Friday’s food: Olive oil

A bottle of olive oil ready for your enjoyment

Central to the Mediterranean diet/style of eating, this luscious liquid has graced the tables of many of history’s notables such as Plato, Aristotle, Julius Caesar and Christ.  Pretty good company.

Records dating back as far as five thousand years ago in Crete show that olive oil has been enjoyed by countless millions throughout the centuries in that area of the world.  Ancient crushing and production methods are still used today near areas with modern plants to produce high quality oils with Greece, Italy, southern France, Spain and Portugal (and now also in California) all vying for first position.

Traditionally, olives are beaten off the tree limbs onto sheets spread on the ground.  They are then taken to a press where they are crushed and the oil is extracted.  The oil is classified in the USA as:

Extra Virgin: first pressing without heat/steam – up to 1% acidity
Superfine Virgin: first pressing without heat/steam – 1 – 1 1/2% acidity
Fine Virgin: first pressing without  heat/steam – up to 3% acidity
Virgin: first pressing without heat/steam – between 3% and 4% acidity
Pure olive oil or olive oil:  this could be any of a number of things – the olives did not have to be top quality, it could be a blend of various grades, and it could be the result of steam/heat used in a second pressing to extract the last bits of oil.

Light” “extra light” have nothing to do with fat content or calories…those terms refer to the taste of the oil.  It means that all the potential goodness of this monounsaturated oil has been removed.    Here’s some nutritional information.   These oils are useful for frying and other cooking uses but still should not be used for deep frying or high temperature cooking because of the low smoke point.  So while you can certainly cook foods with them, expect smoke if you like to really crank up the heat.

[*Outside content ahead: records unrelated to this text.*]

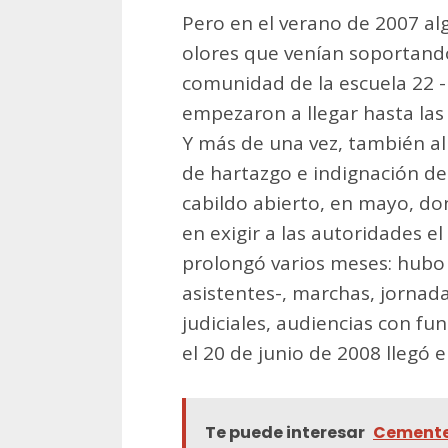
Pero en el verano de 2007 alg
olores que venían soportando
comunidad de la escuela 22 -
empezaron a llegar hasta las 
Y más de una vez, también al
de hartazgo e indignación de
cabildo abierto, en mayo, do
en exigir a las autoridades el
prolongó varios meses: hubo
asistentes-, marchas, jornad
judiciales, audiencias con fu
el 20 de junio de 2008 llegó e
Te puede interesar
Cementer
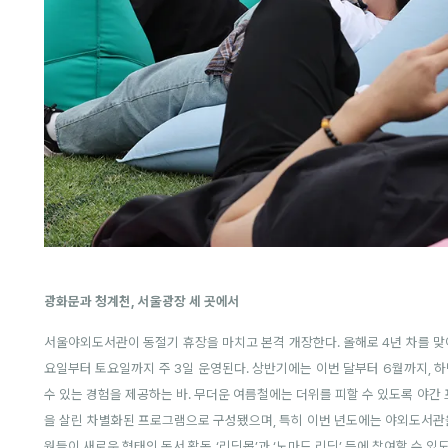
광화문과 청계천, 서울광장 세 곳에서
서울야외도서관이 동절기 휴장을 마치고 본격 개장한다. 올해로 4년 차를 
요일부터 토요일까지 주 3일 운영된다. 상반기에는 이번 달부터 6월까지, 
수 있는 경험을 제공하는 바. 무더운 여름철에는 더위를 피할 수 있도록 야간
을 살린 차별화된 프로그램으로 구성됐으며, 특히 이번 년도에는 야외도서관을
원들이 새로운 형태의 독서 활동 ‘리딩몹’과 ‘노마드 리딩’ 등에 참여할 수 있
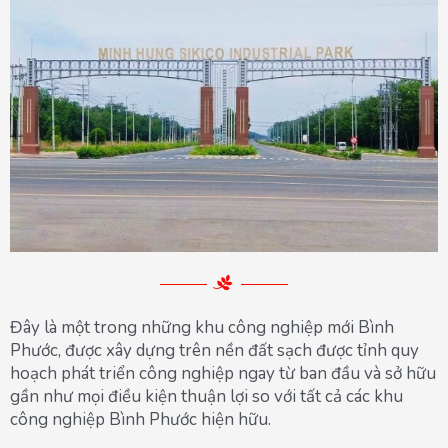
Đây là một trong những khu công nghiệp mới Bình
Phước, được xây dựng trên nền đất sạch được tỉnh quy
hoạch phát triển công nghiệp ngay từ ban đầu và sở hữu
gần như mọi điều kiện thuận lợi so với tất cả các khu
công nghiệp Bình Phước hiện hữu.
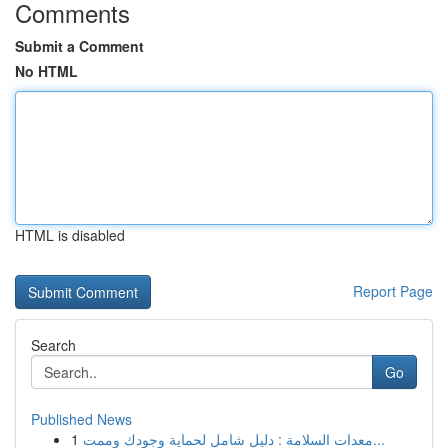
Comments
Submit a Comment
No HTML
HTML is disabled
Report Page
Search
Go
Published News
1
معدات السلامة : دليل شامل لحماية وجودك وممت...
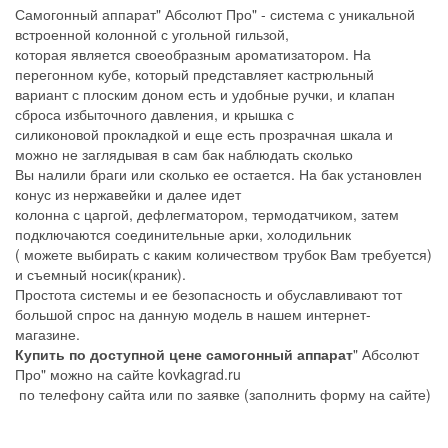
Самогонный аппарат" Абсолют Про" - система с уникальной
встроенной колонной с угольной гильзой,
которая является своеобразным ароматизатором. На
перегонном кубе, который представляет кастрюльный
вариант с плоским доном есть и удобные ручки, и клапан
сброса избыточного давления, и крышка с
силиконовой прокладкой и еще есть прозрачная шкала и
можно не заглядывая в сам бак наблюдать сколько
Вы налили браги или сколько ее остается. На бак установлен
конус из нержавейки и далее идет
колонна с царгой, дефлегматором, термодатчиком, затем
подключаются соединительные арки, холодильник
( можете выбирать с каким количеством трубок Вам требуется)
и съемный носик(краник).
Простота системы и ее безопасность и обуславливают тот
большой спрос на данную модель в нашем интернет-
магазине.
Купить по доступной цене самогонный аппарат
" Абсолют
Про" можно на сайте kovkagrad.ru
по телефону сайта или по заявке (заполнить форму на сайте)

People who love olive oil often like the ones with a more assertive flavor such as those from Tuscany, Italy.  The French one is milder while the Greek, Spanish, Portuguese, Tunisian and Californian are somewhere in the middle.  For best taste, drizzle it on food just as it is served.  Want to use it but not crazy about the taste?  Mix it 50/50 with unsalted butter or another oil and gradually increase the amount of olive oil while you decrease the proportionate amount of other fat.

This oil can go rancid fairly quickly – especially the more expensive, better quality ones (of course!).  To get around this, you can buy really good quality oil in small bottles, or poke a hole in a pure vitamin E capsule and squeeze it into the bottle of oil (E is an antioxidant – helps to preserve).  You can also pour the oil into a wide mouthed container and store it in the fridge.  It will get a little solid, but returns to liquid quickly at room temperature.

No-Mayo Potato Salad
A delicious version for those who don’t like or can’t eat mayonnaise – quantity for 1 serving (potato is about the size of your hand).
Best served room temperature and improves overnight – zap a few seconds in microwave to reheat.

1 potato, 1/2 tennis ball sized onion, vinegar, extra virgin olive oil, chopped parsley, salt and pepper to taste.

Chop the onion into small dice or slice very thinly.  Place in a bowl.  Either by microwave or by boiling, cook a whole unpeeled potato till a knife inserted comes out easily.  Stab the hot potato in one end with a fork and use the fork to hold potato while scraping off the skin (if organic, do not peel) and cut into slices about 1/2” thick.  Add to bowl.  Add about 1 tablespoon olive oil and sprinkle with vinegar, salt, pepper and toss well.  Taste and add more oil or vinegar if necessary.  The potato will soak up just about all the vinegar and oil.  Cover with plastic wrap and let cool, adjust salt/pepper if necessary and sprinkle with parsley.

Mozzarella & Tomato Salad with Balsamic Vinaigrette
The sweet sour balsamic kick really perks up this classic dish – quantities are for 1 serving.

1 ripe and flavorful tomato, 1/2 tomato sized quantity of fresh mozzarella, 1 teaspoon balsamic vinegar, 2 tablespoons extra virgin olive oil, Italian seasonings and Parmesan cheese to taste, salt, coarse salt and freshly ground black pepper.

Wash and core tomato.  Slice crosswise into 4 or 5 slices.  If using 1 large ball of cheese, slice into 4 or 5 slices.  If using mini cheese balls, leave whole.  Combine the vinegar, olive oil, and seasonings in a small bowl and whisk together with a fork.  Taste and add salt if needed.  Layer alternating slices of tomato and mozzarella (or arrange tomato slices and decorate with small cheese balls).  Drizzle tomato and cheese with dressing.  Top with a few grinds of black pepper and sprinkle with coarse salt.